As the COVID-19 crisis continues to ravage our healthcare system, it continues its assault on our economic livelihoods as well. Widespread unemployment has affected both small communities and urban areas, while those who are considered essential risk their health by continuing to go into work.
The Bureau of Labor Statistics recently reported that unemployment jumped from 0.9% to 4.4% in March, the largest increase seen since January 1975. In that same month, the number of unemployed Americans rose to 7.1 million.
One would hope that at this time of grave uncertainty, we could turn to our elected officials for leadership and guidance. But Rep. Alexandria Ocasio-Cortez (D-NY) has demonstrated that we’d be better off seeking those assurances elsewhere. During a recent conversation with Vice’s Anand Giridharadas, she advised Americans not to return to work when we’re allowed to, exhibiting little confidence in the American people and even in her own ability to affect change as an elected official.
Missing the Mark
It’s important to note the context of Ocasio-Cortez’s comments, which were meant to address the largest issue currently plaguing average Americans. She speaks of how unfair it is to ask working Americans who make nonviable wages to return to “seventy-hour” workweeks, a valid criticism.
I’m not a politician myself, nor do I have a degree in economics, but somehow it seems disingenuous to suggest that further unemployment is the solution to genuine economic insecurity. The comments also seem at odds with her personal convictions. As arguably the most progressive member of Congress and a Democratic-Socialist, you would think she would encourage those currently unable to work.
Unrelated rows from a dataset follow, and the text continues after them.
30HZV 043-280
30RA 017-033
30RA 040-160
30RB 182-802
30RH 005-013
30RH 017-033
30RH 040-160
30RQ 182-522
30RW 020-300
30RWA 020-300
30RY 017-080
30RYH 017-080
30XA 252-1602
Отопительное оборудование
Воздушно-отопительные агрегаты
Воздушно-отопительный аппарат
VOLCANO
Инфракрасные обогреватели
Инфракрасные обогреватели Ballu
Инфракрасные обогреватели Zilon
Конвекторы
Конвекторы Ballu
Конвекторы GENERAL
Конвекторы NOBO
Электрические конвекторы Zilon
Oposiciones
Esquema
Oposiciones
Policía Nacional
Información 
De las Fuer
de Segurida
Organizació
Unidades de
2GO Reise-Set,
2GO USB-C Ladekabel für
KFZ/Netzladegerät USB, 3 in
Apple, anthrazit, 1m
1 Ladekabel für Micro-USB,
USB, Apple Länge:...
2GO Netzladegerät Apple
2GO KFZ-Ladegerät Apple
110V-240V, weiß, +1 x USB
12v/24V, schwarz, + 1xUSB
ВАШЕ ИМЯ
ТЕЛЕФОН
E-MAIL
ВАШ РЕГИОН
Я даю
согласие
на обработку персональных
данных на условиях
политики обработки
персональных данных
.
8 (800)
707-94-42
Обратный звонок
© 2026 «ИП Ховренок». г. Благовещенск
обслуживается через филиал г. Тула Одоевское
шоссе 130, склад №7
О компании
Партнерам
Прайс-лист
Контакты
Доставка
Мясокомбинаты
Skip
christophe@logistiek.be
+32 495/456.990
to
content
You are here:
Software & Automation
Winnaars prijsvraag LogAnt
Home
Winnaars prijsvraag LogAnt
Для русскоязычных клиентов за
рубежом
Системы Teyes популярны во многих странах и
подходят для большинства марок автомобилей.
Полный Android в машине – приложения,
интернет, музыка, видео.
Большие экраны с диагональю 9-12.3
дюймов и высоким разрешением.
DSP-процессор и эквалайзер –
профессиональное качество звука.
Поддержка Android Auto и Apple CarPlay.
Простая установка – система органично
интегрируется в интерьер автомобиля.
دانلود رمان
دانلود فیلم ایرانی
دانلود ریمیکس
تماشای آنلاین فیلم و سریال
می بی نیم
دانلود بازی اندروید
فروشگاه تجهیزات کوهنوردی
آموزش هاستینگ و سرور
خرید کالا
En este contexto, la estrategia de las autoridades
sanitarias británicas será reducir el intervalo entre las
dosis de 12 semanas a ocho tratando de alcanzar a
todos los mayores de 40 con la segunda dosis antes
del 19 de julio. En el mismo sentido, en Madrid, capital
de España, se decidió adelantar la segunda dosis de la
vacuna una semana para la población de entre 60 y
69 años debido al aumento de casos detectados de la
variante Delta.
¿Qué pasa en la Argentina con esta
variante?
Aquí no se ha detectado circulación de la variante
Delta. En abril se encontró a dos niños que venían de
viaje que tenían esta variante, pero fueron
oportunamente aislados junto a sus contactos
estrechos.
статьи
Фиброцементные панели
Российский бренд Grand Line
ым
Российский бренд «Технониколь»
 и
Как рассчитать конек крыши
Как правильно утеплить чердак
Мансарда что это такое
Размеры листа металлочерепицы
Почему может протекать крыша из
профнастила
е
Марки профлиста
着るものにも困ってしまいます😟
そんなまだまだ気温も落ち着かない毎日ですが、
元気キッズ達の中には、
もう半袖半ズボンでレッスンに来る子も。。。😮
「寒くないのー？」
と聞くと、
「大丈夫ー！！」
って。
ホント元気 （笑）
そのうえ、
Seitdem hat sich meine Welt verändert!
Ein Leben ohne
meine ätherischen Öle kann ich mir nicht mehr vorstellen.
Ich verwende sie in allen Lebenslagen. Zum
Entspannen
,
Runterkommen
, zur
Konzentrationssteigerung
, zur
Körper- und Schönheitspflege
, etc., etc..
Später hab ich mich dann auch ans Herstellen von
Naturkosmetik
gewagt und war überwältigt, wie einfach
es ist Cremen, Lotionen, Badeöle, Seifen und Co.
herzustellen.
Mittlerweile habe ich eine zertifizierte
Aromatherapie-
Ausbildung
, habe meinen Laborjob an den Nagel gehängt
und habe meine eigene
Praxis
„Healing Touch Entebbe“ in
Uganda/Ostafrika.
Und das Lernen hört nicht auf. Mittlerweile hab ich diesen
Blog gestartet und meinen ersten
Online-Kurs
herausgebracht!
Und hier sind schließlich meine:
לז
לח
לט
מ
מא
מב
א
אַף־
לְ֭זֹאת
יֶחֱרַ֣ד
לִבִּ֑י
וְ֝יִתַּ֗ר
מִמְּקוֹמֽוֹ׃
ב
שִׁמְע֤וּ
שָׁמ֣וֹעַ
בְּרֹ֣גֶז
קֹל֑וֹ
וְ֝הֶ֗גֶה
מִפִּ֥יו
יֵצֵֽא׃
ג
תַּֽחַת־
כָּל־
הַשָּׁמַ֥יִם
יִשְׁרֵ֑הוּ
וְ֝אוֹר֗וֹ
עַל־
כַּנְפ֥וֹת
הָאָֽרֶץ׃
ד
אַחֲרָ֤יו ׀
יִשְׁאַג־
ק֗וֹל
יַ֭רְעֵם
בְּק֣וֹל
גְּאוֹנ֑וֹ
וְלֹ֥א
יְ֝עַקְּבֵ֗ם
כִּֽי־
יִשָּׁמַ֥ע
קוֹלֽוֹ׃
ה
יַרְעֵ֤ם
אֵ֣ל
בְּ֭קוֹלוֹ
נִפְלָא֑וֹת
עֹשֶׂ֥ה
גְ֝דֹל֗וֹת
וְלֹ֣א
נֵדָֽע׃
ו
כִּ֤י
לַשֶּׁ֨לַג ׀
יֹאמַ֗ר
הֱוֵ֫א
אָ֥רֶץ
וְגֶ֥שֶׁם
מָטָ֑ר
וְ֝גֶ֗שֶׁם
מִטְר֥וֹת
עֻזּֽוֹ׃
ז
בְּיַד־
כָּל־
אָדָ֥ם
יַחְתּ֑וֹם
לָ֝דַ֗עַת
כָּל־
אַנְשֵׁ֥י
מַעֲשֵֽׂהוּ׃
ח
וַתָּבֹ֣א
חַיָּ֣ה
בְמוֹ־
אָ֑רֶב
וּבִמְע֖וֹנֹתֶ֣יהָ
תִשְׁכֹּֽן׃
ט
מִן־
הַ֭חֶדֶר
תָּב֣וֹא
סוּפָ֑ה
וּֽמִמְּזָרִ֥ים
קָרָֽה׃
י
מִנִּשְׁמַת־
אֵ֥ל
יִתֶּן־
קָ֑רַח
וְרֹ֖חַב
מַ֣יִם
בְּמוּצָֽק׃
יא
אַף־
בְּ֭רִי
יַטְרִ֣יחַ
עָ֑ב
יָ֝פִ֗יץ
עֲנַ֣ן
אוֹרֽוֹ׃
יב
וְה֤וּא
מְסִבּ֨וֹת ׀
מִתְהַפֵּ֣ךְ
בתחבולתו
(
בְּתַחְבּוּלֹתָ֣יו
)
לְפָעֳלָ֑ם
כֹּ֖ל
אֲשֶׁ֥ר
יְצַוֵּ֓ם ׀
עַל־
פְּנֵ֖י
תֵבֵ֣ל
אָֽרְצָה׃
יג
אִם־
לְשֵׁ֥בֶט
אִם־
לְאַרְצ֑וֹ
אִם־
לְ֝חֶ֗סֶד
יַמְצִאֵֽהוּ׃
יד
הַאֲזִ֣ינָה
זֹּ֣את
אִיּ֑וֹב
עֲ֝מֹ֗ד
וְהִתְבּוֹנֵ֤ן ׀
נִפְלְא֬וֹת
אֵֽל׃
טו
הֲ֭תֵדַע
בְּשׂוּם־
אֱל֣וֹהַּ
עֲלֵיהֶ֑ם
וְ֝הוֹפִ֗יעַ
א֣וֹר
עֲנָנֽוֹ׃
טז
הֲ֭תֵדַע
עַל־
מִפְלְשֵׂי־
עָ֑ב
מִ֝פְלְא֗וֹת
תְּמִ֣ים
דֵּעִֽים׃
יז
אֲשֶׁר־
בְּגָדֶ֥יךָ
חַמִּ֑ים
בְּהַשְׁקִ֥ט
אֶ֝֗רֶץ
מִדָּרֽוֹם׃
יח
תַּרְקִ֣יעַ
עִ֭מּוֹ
But overall, the message feels more like a pointed jab at President Trump and his allies rather than a message of sincerity to her constituents.
Employment is the most direct way to financial (and therefore personal) freedom for Americans.
AOC also criticized President Trump’s use of the word “liberate” when discussing reopening the economy. “Only in America when the president tweets about liberation does he mean ‘go back to work’,” she says to Giridharadas, a sardonic smile on her face, failing to recognize that employment is the most direct way to financial (and therefore personal) freedom for Americans. At least someone’s smiling in this economy.
Even more puzzling is Ocasio-Cortez’s discussion of how her constituents are handling the crisis, with many of them unemployed and unsure of where their next meal is going to come from, a sentiment undoubtedly familiar to many Americans right now. It’s evident that she recognizes the severity of the crisis at hand, yet she still sticks to what feels more like a campaign ad than a heartfelt message to Americans.
Why It Matters
Rep. Ocasio-Cortez is one of a select group who is elected to serve and represent her district in perhaps the most sophisticated system of government ever seen for such a relatively young country. Yet her suggestion seems more like a write off of her own capabilities as an elected official and her colleagues’ abilities as well. Spearheading policy change, as she’s done in the past, or crossing the partisan line to partner with other officials at this time would’ve been a more genuine expression of how she’s working to solve the very problems that are affecting her constituents.
AOC and every other member of Congress will continue to receive a paycheck, even if the majority of their constituents don’t.
It’s easy for AOC to urge Americans not to go back to work. It’s easy for Speaker Pelosi to show off a fully stocked freezer of boutique ice cream while food pantries across the country become more and more strained. Neither they nor their colleagues have to work to make any change at all because they’re still getting paid, despite whatever empathy they may say they feel for those who are worse off.
AOC and every other member of Congress will continue to receive a paycheck, even if the majority of their constituents don’t. For that privileged reason alone, taking her advice, whatever it may be, should only be done with a large grain of salt.
What We Should Be Doing
Instead of listening to politicians, celebrities, or any other member of the elite for that matter, we should be looking around our own communities. If we’re in a position right now to give back, we should look for every opportunity to do so. If we need help, we should reach out and ask for it. When the time comes, whether it’s a week or a month from now, we should be ready to return to work, which is most likely our economy’s best chance of even beginning to heal from this crisis.
While we’re stuck at home on our phones and feeds, we should be using critical thinking to examine every claim targeted at us.
In addition to that, while we’re stuck at home on our phones and feeds, we should be using critical thinking to examine every claim targeted at us. Instead of internalizing messages, whoever they may be from, we should be asking ourselves where it’s really coming from and what exactly the party on the other end stands to gain from it.
A mere six months shy of our next election, it’s important to examine how our elected officials are actively working for us, or even if they’re attempting to at all.
Regardless of who we vote for, examining the advantages and privileges our elected officials have, especially when they claim to be representing average people, is crucial for working towards a more productive system. Writing off those biases only puts us deeper into more codependent relationships with them, which we should avoid.
Our elected officials work for us. As we’re bombarded with the tone-deaf messages in the media they disseminate day after day, especially in this time of crisis, it’s important we’re all reminded of that.